- **Testo di partenza**:
○ ○ ○ ○

Fu sul mare che i giapponesi ottennero il più grande trionfo in ottobre, la quasi completa distruzione di Henderson Field con un bombardamento navale rimasto però senza esito, per l’incapacità di sfruttarlo con una decisa avanzata a terra, e la più grande disfatta nella battaglia di novembre, tra gli ultimi scontri di corazzate e ultimo tentativo giapponese di ributtare gli americani in mare.

 

La distruzione della squadra navale inviata e del convoglio scortato mise l’alto comando imperiale davanti alla realtà dei fatti, sull’impossibilità militare e industriale di sostenere una campagna di mesi a cinquemila chilometri dal territorio metropolitano. L’espansione giapponese nell’oceano aveva raggiunto il culmine, ma non c’erano più le risorse per proseguire e certo non per invadere l’Australia. Di lì a pochi mesi sarebbe morto in un’imboscata aerea americana l’ammiraglio Yamamoto Isoroku, ideatore della strategia navale di espansione e suo alfiere, cui non sarebbe toccato di vedere l’erosione dell’impero che aveva contribuito a creare e di cui aveva previsto la fine, senza però trovare la forza di opporsi davvero alla guerra.

○ ○ ○ ○

- **Voci**:
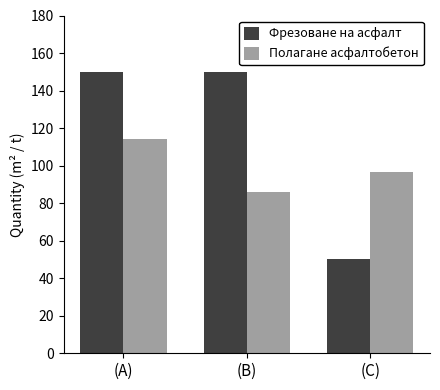

Which category has the lowest value across all series?

(C)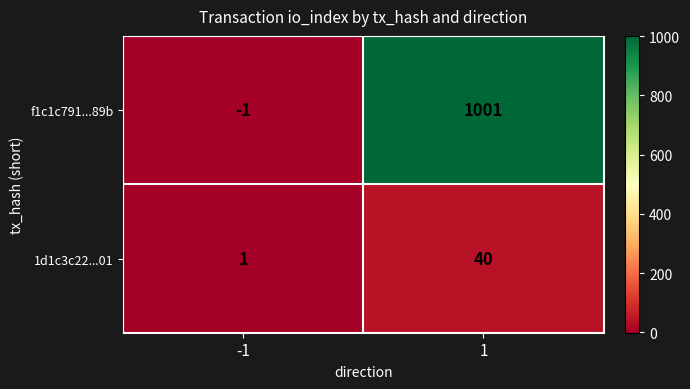

Reading right to left, what are all the values shown in this chart?

f1c1c791...89b: 1=1001	-1=-1
1d1c3c22...01: 1=40	-1=1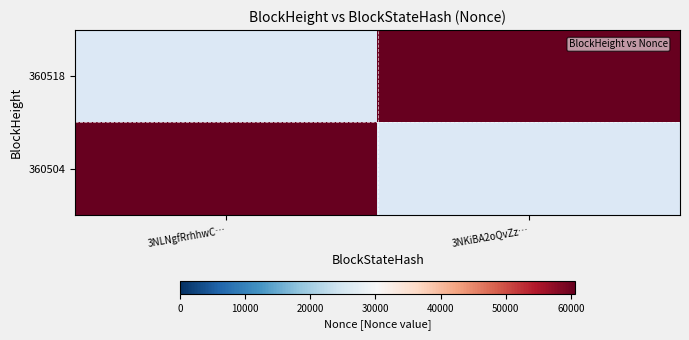

At which category is the sum across all series the highest?

3NLNgfRrhhwC…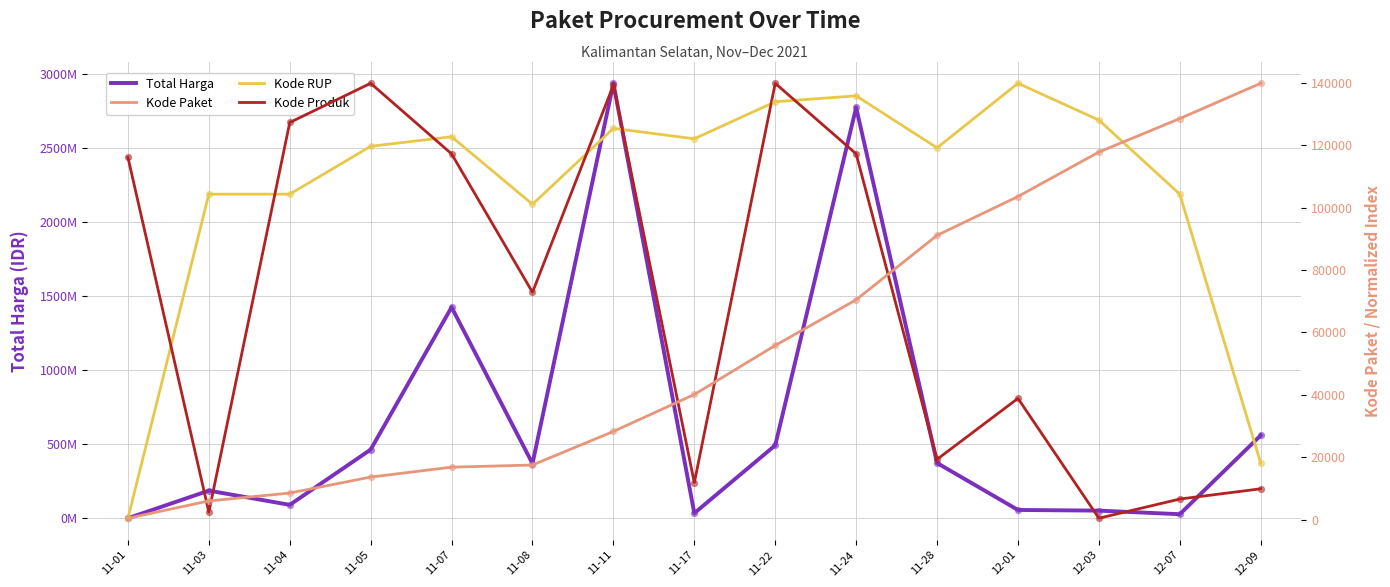

What are all the series names shown in the legend?

Total Harga, Kode Paket, Kode RUP, Kode Produk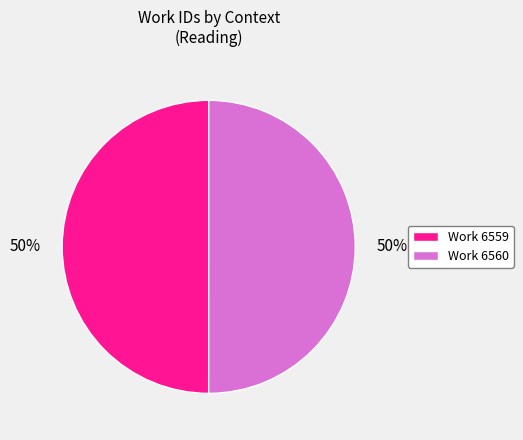

What is the ratio of the value at Work 6559 to the value at Work 6560?

1.0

○ ○ ○ ○

- **Consegna A**:
Riporta fedelmente il tratto del brano sulla guerra nel Pacifico che va da "Fu sul mare" fino a "americani in mare.".
- **Consegna B**:
Rispondi a queste domande sul brano sulla guerra nel Pacifico:
(i) In quale mese i giapponesi ottennero sul mare il loro più grande trionfo?
(ii) A quanti chilometri dal territorio metropolitano si svolgeva la campagna?
(iii) In che modo sarebbe morto l'ammiraglio Yamamoto Isoroku?
- **Consegna C**:
Scrivi il seguito del brano sulla guerra nel Pacifico, riprendendo dopo la sua ultima frase.
Le voci sono materiale a sé, separato dal brano sulla guerra nel Pacifico.

- **Risposta A**:
Fu sul mare che i giapponesi ottennero il più grande trionfo in ottobre, la quasi completa distruzione di Henderson Field con un bombardamento navale rimasto però senza esito, per l’incapacità di sfruttarlo con una decisa avanzata a terra, e la più grande disfatta nella battaglia di novembre, tra gli ultimi scontri di corazzate e ultimo tentativo giapponese di ributtare gli americani in mare.

- **Risposta B**:
(i) In ottobre.
(ii) A cinquemila chilometri.
(iii) In un'imboscata aerea americana.

- **Risposta C**:
 

L’evacuazione via mare dei superstiti in gennaio e febbraio fu il vero successo giapponese, con gli americani incapaci di fermare il deflusso di un nemico sconfitto ma finalmente passati all’offensiva, dopo i sei mesi disastrosi seguiti a Pearl Harbor.

 

Fu allora un vero punto di svolta? Parafrasando Churchill, prima di Guadalcanal i giapponesi avevano sempre avuto l’iniziativa, dopo poterono solo reagire all’interno di un perimetro sempre più stretto e con risorse sempre più insufficienti. L’intero potenziale bellico degli Stati Uniti era infine entrato a regime e l’offensiva si sarebbe conclusa solo nella rada di Tokyo, tre anni più tardi.

 

 

Riferimenti bibliografici:

 

Matricardi P., I bombardieri della seconda guerra mondiale, Mondadori, Milano 2002.

Matricardi P., I caccia della seconda guerra mondiale, Mondadori, Milano 2002.

Mueller J. N., Dalla sconfitta alla vittoria, Osprey Publishing (RBA Italia), 2009.

Stille M., Guadalcanal, 1942-1943. Japan’s bid to knock out Henderson Field and the Cactus Air force, Osprey Publishing, 2019.

Valzania S., La guerra del Pacifico, Mondadori, Milano 2020.

Young E.M., F4F Wildcat vs A6M Zero-Sen, Osprey Publishing, 2013.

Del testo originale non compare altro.